With shockingly bad dialogue between two astronaut characters (Sandra Bullock and George Clooney) in an episodic real-time plot that runs less than 90 minutes, it’s hard not to notice that, as a genre, space movies tend to drift into the nil. You notice this during the movie.
It’s not that nothing happens. Everything happens. It’s just not believable, interesting or meaningful beyond the range of the moment. Gravity, which, like its generically titled cousin Frozen, is both highly profitable and overrated based on certain compartmentalized estimates of features such as visual effects or music, respectively, achieves this effect on purpose. It even begins by depicting working in space as mundane. That’s how you know something bad will happen.
The What if… scenario delivers nonstop motion pictures of manned space mini-missions gone inexplicably wrong, from careless Russians and foolish astronauts to lost parts, tools and satellites. Gravity not only spins and magnifies the problems in Apollo 13‘s “Houston, we have a problem…” trope, it borrows Marooned‘s remote, damaged astronauts, removes Houston and replaces the archetypical gung ho astronaut with a bland, lifeless mother in space.
This might be compelling if the female astronaut didn’t also say silly things such as “clear skies with a chance of satellite debris” and “I hate space” and convey the depth of a cardboard box.
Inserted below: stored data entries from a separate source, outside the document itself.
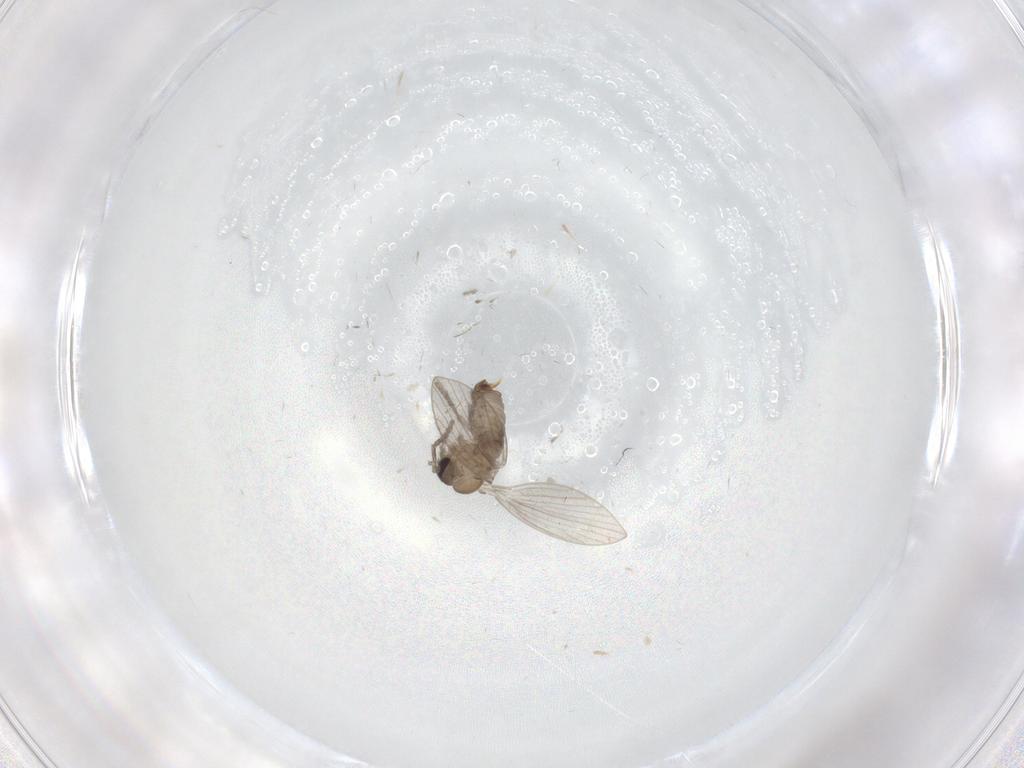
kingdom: Animalia
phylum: Arthropoda
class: Insecta
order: Diptera
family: Psychodidae
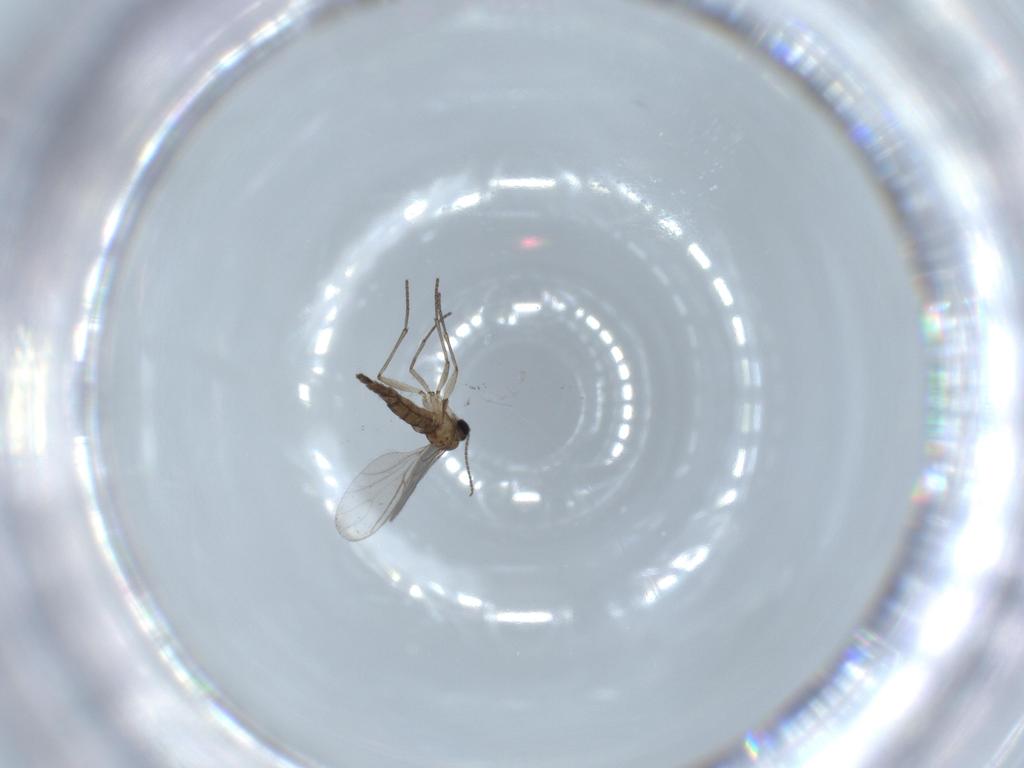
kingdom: Animalia
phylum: Arthropoda
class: Insecta
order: Diptera
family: Sciaridae
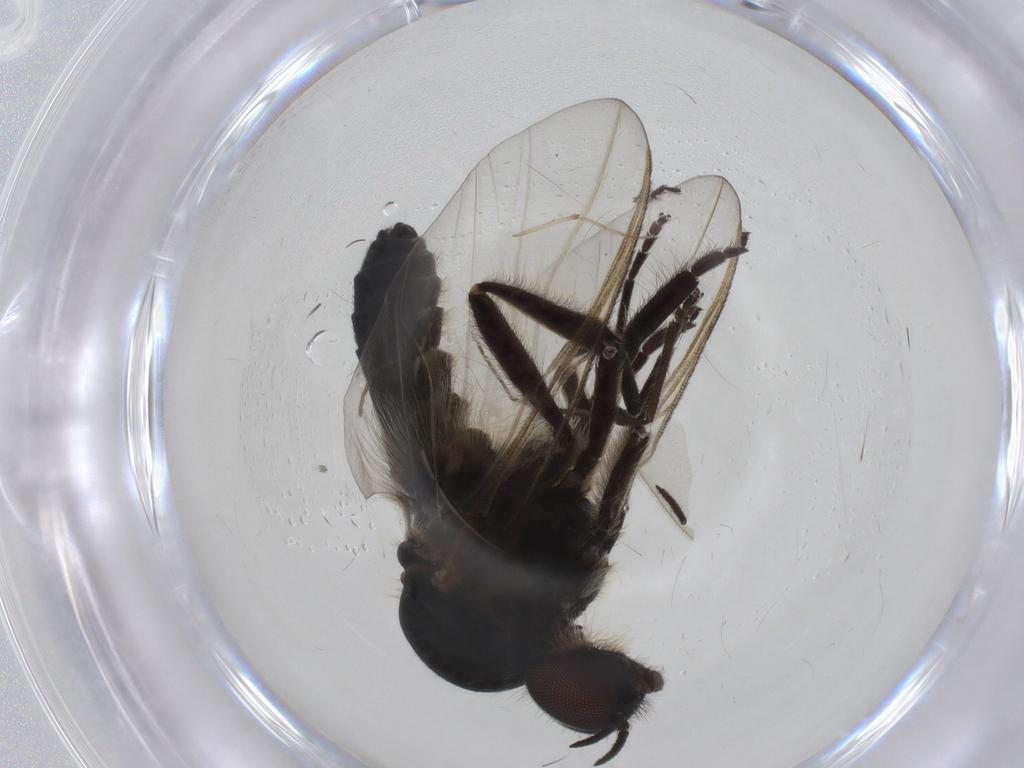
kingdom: Animalia
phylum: Arthropoda
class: Insecta
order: Diptera
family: Simuliidae
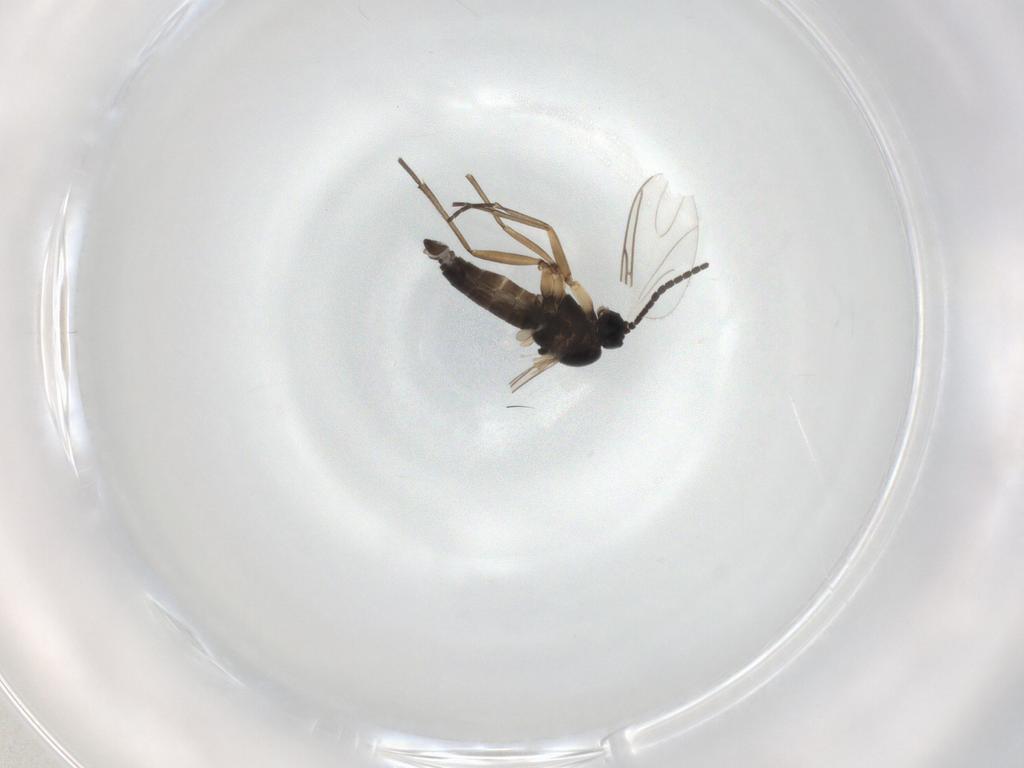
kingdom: Animalia
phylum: Arthropoda
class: Insecta
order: Diptera
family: Sciaridae
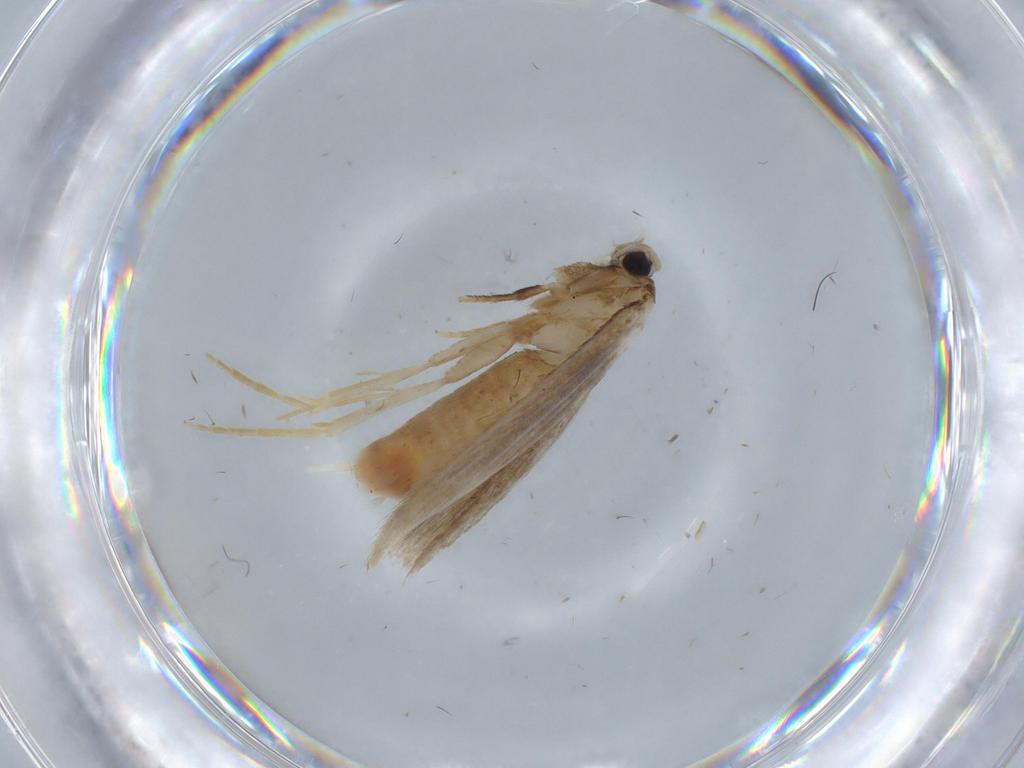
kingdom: Animalia
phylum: Arthropoda
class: Insecta
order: Lepidoptera
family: Coleophoridae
Bullock’s character is not for one moment plausible as someone NASA would deem ready to go into space let alone as one who could go from inept to invincible. Clooney’s character, too, is not convincing. They are both on hand to more or less portray versions of their own well-worn screen personas. He’s slick and mildly flirtatious. She’s alternately helpless and assertive. Yet when Bullock’s first-time astronaut finally finds refuge in a space capsule after seeing carnage and being uncontrollably tumbled into outer space and faces the prospect of re-emerging into space on her own, there is no evidence of inner conflict.
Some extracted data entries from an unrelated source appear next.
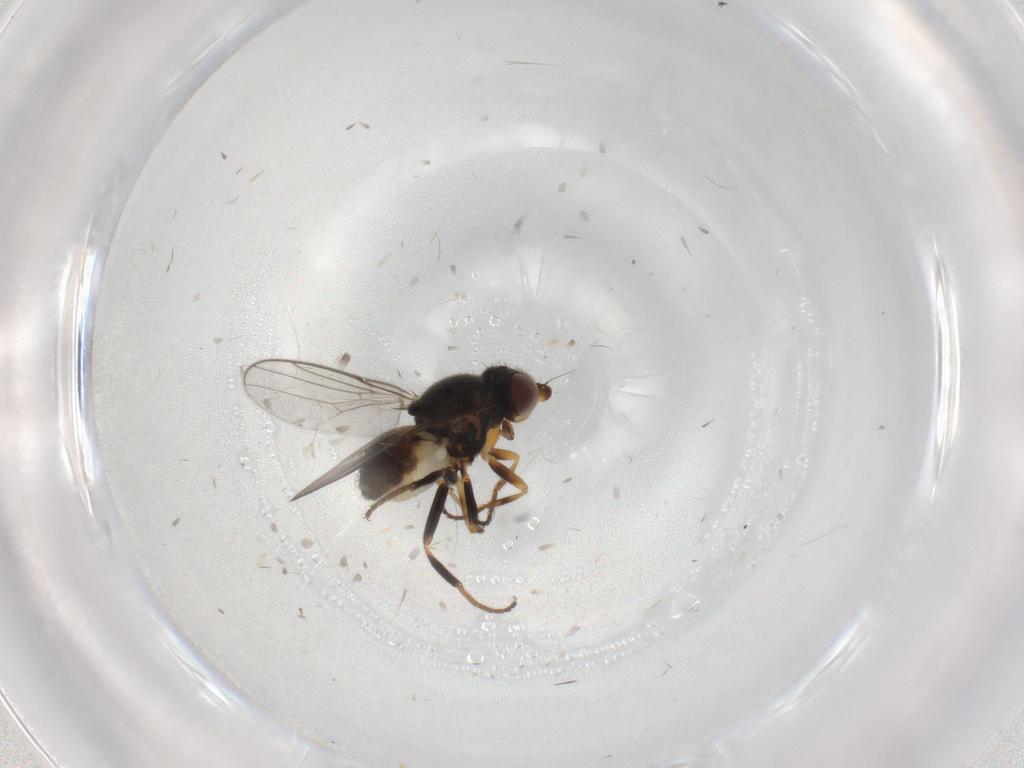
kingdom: Animalia
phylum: Arthropoda
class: Insecta
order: Diptera
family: Chloropidae
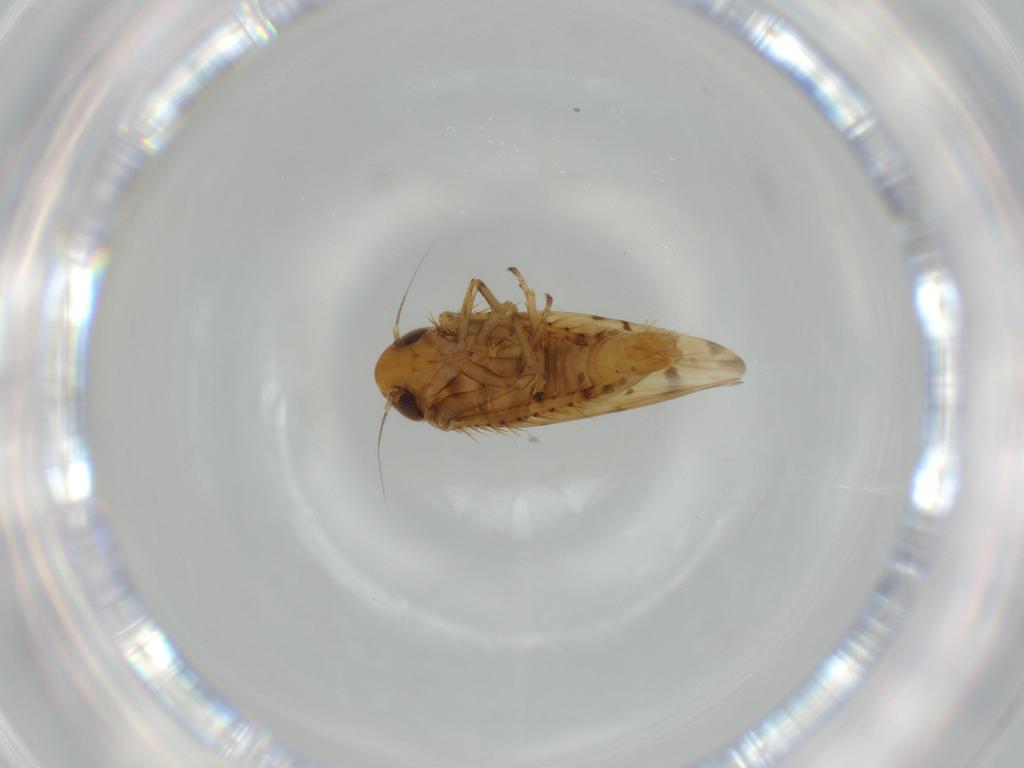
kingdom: Animalia
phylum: Arthropoda
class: Insecta
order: Hemiptera
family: Cicadellidae
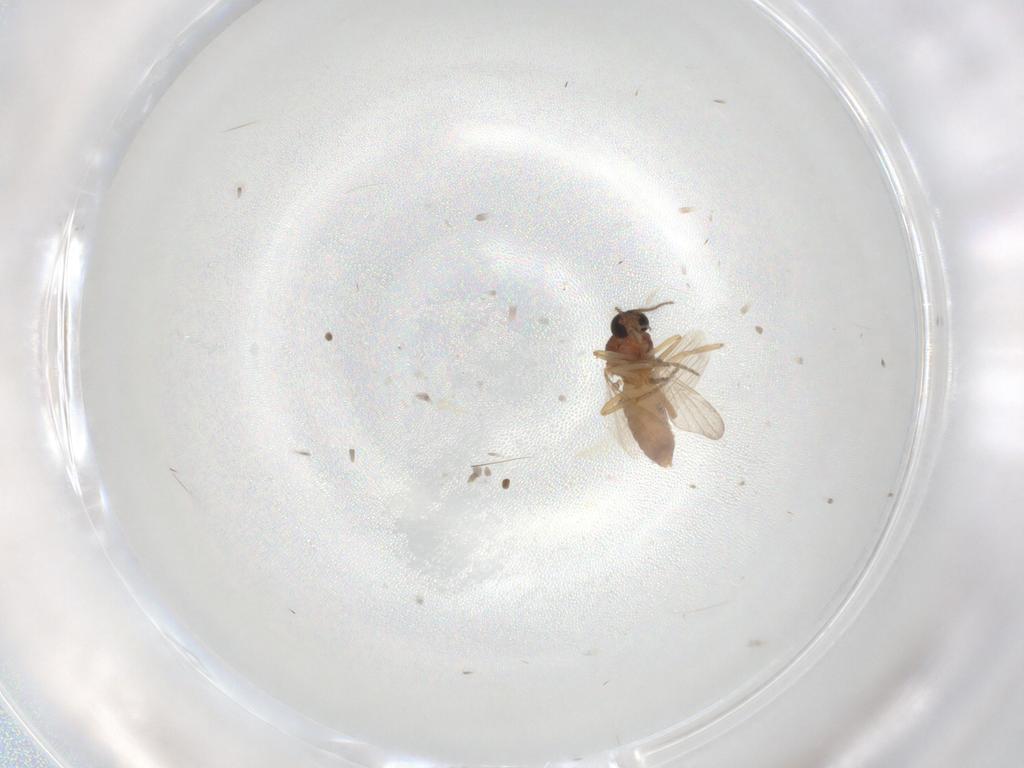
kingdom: Animalia
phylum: Arthropoda
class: Insecta
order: Diptera
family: Ceratopogonidae
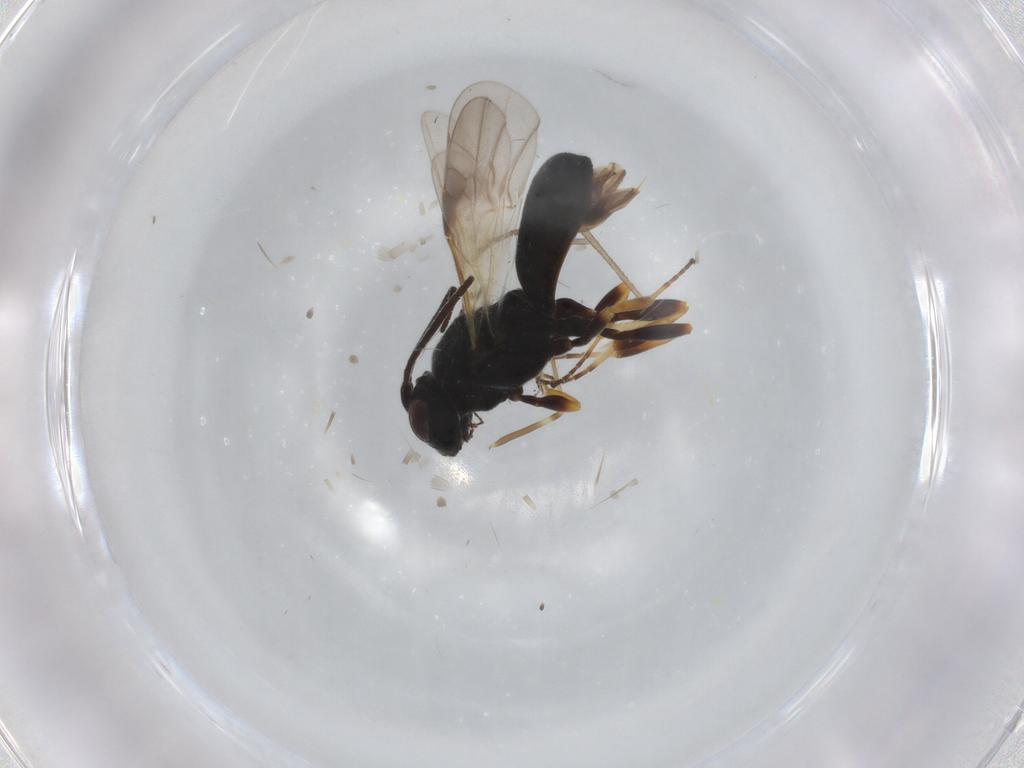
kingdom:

The most crucial part of what moves her character to act happens offscreen. Instead, she simply does what she does. Thus, when she gets what she gets, it’s not especially involving. The action is exciting, because thanks to the effects one can sufficiently project the situation and Gravity is well choreographed. But Karen Black’s stewardess taking the controls of a 747 in Airport ’75 earns more emotional impact than anything Bullock’s highly trained scientist-astronaut does here. The character is solely defined by what the picture regards as her flaws – in particular, a lack of faith – which engages her in what’s best described as revelation through space disaster. Praise Jesus Christ or Buddha, or pray or thank the Lord, Gravity‘s magical-realist theme appears to be, and God will pull you down, through and back up again.